### Excerpted passage
⁂
I'm doing a project on filesystems on a university operating systems course, my C program should simulate a simple filesystem in a human-readable file, so the file should be based on lines, a line will be a "sector". I've learned, that lines must be of the same length to be overwritten, so I'll pad them with ascii zeroes till the end of the line and leave a certain amount of lines of ascii zeroes that can be filled later.

Now I'm making a test program to see if it works like I want it to, but it doesnt. The critical part of my code:

file = fopen("irasproba_tesztfajl.txt", "r+"); //it is previously loaded with 10 copies of the line I'll print later in reverse order  

  /* this finds the 3rd line */
 int count = 0; //how much have we gone yet?
⁂
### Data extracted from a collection
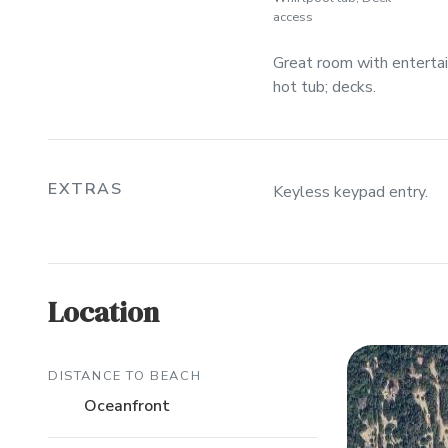
access
Great room with entertain
hot tub; decks.
EXTRAS
Keyless keypad entry.
Location
DISTANCE TO BEACH
Oceanfront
⁂
### Task set
a) Using the filesystem project passage, decide whether each statement agrees with it, answering yes or no and quoting the words that settle it: (i) The program is meant to simulate a filesystem in a binary file. (ii) Each line of the file will act as a "sector". (iii) The lines will be padded with ascii zeroes to the end of the line.
b) Carry on the filesystem project passage from its final line, in the same manner.
The items above are separate material, distinct from the filesystem project passage.

### Response list
a)
(i) No: "my C program should simulate a simple filesystem in a human-readable file"
(ii) Yes: "a line will be a "sector""
(iii) Yes: "I'll pad them with ascii zeroes till the end of the line"

b)
 char c;

 while(count != 2) {
  if((c = fgetc(file)) == '\n') count++;
 }

 fflush(file);

 fprintf(file, "- . , M N B V C X Y Í Ű Á É L K J H G F D S A Ú Ő P O I U Z T R E W Q Ó Ü Ö 9 8 7 6 5 4 3 2 1 0\n");

 fflush(file);

 fclose(file);

Now it does nothing, the file stays the same. What could be the problem?

Thank you.

+4  A: 

From here,

When a file is opened with a "+" option, you may both read and write on it. However, you may not perform an output operation immediately after an input operation; you must perform an intervening "rewind" or "fseek". Similarly, you may not perform an input operation immediately after an output operation; you must perform an intervening "rewind" or "fseek".

So you've achieved that with fflush, but in order to write to the desired location you need to fseek back. This is how I implemented it - could be better I guess:

 /* this finds the 3rd line */
 int count = 0; //how much have we gone yet?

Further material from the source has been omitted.